# Problem description:
Which lines of the entries hold the string "Equilibre"? Copy each one.

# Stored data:

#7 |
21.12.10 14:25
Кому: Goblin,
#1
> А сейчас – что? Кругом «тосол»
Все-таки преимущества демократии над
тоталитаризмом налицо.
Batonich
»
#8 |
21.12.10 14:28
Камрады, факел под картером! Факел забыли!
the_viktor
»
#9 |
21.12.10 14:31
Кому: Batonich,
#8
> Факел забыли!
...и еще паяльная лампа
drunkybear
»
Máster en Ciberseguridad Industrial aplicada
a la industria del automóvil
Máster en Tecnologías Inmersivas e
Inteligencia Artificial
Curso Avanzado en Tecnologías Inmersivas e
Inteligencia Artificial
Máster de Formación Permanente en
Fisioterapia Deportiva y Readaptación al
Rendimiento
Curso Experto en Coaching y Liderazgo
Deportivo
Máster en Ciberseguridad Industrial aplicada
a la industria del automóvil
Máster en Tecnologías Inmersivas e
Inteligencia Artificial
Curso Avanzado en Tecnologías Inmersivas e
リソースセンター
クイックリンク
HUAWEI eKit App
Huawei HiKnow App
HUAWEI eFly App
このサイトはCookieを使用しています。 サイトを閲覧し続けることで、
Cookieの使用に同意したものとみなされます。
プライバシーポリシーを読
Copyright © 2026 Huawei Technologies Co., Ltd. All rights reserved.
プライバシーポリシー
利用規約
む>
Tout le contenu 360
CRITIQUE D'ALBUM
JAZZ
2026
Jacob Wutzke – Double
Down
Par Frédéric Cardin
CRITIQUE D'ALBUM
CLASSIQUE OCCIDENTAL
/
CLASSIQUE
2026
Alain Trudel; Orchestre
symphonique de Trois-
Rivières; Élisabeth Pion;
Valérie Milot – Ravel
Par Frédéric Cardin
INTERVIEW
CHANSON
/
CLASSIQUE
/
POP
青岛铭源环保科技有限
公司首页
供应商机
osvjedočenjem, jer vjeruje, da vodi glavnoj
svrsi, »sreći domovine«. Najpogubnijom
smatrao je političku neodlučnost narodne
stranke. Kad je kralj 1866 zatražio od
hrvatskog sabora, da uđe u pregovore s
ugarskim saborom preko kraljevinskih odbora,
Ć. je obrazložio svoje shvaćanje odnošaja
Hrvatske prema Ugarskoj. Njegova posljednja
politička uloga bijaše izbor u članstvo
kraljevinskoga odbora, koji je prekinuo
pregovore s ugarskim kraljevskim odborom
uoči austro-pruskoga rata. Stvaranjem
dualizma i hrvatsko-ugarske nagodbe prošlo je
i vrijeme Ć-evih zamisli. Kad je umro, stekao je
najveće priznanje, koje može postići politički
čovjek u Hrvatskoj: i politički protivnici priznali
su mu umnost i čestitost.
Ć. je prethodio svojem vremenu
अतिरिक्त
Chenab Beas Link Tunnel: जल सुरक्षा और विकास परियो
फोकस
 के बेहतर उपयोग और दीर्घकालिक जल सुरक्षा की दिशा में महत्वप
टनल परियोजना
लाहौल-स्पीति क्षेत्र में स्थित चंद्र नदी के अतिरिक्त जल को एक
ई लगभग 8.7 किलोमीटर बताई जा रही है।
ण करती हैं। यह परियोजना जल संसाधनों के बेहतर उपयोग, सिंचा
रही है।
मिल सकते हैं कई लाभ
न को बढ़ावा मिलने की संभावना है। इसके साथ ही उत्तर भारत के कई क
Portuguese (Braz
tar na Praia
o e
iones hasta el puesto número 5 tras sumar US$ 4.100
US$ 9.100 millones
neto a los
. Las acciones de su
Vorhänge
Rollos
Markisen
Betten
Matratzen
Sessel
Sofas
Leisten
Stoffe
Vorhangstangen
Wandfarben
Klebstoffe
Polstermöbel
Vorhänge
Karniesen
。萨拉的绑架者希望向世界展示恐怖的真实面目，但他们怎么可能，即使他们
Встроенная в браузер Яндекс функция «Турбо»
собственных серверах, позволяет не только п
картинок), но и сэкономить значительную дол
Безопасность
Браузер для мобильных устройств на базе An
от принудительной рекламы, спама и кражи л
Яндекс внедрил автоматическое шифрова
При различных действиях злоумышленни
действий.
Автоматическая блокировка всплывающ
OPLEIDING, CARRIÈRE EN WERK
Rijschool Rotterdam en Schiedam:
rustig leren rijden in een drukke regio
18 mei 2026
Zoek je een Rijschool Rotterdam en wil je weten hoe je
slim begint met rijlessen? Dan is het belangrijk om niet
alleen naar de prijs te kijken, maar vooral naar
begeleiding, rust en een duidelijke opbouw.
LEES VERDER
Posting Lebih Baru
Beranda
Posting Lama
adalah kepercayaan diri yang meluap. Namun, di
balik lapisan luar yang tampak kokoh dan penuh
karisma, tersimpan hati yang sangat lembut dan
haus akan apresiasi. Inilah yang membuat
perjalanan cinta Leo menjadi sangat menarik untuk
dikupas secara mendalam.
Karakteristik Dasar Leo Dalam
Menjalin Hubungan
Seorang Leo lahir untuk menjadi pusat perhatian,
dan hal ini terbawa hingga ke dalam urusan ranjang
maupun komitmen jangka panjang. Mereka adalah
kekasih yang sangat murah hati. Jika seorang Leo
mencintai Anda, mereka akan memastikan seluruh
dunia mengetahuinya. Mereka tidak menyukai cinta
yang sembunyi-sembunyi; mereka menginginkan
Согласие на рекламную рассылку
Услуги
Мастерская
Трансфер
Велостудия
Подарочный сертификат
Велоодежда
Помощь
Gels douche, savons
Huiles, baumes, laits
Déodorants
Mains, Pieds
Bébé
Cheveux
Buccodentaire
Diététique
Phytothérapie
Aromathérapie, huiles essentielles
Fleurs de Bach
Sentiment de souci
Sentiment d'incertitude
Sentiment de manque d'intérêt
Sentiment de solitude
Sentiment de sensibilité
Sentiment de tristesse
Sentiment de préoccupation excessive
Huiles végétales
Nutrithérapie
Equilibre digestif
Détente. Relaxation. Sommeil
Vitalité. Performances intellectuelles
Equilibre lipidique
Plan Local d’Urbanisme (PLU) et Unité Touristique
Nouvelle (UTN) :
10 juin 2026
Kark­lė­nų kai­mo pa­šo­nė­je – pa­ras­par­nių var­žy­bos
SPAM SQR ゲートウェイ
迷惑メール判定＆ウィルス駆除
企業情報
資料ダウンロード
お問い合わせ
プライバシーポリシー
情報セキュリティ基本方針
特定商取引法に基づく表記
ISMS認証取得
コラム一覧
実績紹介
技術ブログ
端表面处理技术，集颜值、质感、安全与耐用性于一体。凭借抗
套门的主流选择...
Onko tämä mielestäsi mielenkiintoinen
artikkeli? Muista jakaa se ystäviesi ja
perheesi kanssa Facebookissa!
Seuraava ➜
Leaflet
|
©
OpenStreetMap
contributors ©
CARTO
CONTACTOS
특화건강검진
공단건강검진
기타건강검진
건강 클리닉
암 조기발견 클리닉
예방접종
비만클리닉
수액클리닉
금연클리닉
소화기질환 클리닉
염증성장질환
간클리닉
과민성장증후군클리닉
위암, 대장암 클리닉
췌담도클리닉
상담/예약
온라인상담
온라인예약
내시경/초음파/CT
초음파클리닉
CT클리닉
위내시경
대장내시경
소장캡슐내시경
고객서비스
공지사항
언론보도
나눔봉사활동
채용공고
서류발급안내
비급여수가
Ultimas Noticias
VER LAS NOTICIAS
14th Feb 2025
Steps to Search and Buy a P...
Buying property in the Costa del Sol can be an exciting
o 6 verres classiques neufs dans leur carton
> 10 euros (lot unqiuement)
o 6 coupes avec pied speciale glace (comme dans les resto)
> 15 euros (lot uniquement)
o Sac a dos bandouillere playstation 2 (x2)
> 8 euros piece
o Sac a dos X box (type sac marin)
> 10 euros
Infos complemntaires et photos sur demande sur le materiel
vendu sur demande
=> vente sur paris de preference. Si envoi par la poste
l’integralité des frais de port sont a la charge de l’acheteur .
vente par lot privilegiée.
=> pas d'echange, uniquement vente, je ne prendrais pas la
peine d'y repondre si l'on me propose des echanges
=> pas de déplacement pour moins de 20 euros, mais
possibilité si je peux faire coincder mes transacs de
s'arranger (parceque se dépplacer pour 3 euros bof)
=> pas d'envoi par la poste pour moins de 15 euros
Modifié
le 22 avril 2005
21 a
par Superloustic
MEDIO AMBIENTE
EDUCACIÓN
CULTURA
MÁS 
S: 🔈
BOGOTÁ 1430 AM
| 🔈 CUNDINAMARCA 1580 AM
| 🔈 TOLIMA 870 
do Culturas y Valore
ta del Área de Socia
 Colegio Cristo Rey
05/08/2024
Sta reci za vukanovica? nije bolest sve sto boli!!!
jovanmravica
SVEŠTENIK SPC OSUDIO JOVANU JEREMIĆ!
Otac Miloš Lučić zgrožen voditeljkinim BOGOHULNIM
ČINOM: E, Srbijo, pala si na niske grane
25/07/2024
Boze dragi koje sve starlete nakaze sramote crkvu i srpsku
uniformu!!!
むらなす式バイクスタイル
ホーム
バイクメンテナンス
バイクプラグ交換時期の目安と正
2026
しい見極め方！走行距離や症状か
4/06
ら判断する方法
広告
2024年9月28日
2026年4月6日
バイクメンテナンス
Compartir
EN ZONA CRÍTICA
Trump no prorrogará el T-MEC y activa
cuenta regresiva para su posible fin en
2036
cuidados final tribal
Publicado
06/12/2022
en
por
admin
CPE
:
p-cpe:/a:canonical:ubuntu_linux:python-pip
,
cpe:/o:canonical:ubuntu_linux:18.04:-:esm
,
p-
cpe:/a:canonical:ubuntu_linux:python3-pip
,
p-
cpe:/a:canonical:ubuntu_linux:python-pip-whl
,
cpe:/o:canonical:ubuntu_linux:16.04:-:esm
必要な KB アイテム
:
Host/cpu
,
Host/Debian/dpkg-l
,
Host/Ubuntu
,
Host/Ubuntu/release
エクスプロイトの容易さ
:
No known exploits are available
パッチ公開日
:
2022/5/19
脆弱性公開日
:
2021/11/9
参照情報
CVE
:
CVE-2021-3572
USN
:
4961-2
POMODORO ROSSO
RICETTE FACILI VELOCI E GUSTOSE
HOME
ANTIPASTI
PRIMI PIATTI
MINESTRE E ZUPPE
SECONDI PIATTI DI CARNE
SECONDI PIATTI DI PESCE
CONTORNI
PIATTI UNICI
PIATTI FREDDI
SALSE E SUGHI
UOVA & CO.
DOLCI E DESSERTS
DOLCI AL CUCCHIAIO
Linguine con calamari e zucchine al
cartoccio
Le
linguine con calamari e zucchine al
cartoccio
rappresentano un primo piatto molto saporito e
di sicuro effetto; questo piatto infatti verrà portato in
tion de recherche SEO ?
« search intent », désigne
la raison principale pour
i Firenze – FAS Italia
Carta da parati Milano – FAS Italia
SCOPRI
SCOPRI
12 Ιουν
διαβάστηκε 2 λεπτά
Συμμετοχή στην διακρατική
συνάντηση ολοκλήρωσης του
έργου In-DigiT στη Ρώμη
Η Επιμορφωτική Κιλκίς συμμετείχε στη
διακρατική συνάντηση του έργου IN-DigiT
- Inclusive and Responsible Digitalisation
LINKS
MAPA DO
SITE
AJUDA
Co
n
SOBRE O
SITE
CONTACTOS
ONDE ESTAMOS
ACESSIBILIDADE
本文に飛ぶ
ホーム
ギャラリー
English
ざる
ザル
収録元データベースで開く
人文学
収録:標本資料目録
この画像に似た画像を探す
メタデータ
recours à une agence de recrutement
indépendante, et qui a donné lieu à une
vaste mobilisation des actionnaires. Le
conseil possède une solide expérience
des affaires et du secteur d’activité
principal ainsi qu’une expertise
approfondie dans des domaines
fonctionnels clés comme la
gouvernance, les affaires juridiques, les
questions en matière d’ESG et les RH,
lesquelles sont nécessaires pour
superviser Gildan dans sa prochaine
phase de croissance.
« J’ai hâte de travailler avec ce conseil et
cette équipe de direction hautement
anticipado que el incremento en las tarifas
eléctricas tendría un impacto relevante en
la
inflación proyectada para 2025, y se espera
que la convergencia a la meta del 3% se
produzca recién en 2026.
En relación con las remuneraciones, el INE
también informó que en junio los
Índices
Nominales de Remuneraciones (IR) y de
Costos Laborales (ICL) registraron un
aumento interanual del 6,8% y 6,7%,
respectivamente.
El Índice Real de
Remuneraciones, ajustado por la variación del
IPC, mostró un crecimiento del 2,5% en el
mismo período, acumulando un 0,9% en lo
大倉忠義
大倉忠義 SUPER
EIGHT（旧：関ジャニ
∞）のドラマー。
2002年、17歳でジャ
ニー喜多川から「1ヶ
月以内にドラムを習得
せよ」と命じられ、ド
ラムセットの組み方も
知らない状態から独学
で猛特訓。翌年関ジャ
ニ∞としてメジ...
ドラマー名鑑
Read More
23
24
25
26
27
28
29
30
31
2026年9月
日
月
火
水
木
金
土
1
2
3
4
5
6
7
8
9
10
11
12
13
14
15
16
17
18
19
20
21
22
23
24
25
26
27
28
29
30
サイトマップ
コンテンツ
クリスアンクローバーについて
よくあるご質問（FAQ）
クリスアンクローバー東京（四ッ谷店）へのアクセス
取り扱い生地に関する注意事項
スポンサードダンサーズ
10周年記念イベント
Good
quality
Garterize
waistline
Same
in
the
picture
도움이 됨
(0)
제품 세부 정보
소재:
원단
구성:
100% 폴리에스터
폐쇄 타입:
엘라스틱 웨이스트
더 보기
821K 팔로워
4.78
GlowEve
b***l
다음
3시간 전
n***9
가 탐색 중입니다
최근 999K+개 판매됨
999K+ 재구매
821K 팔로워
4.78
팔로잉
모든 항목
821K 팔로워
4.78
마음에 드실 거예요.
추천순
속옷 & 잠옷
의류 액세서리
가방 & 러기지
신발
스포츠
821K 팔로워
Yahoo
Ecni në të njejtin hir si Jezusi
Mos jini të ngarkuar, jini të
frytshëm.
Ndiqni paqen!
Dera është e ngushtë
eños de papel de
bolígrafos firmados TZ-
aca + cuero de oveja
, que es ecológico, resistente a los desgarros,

# Response to this task:
Equilibre digestif
Equilibre lipidique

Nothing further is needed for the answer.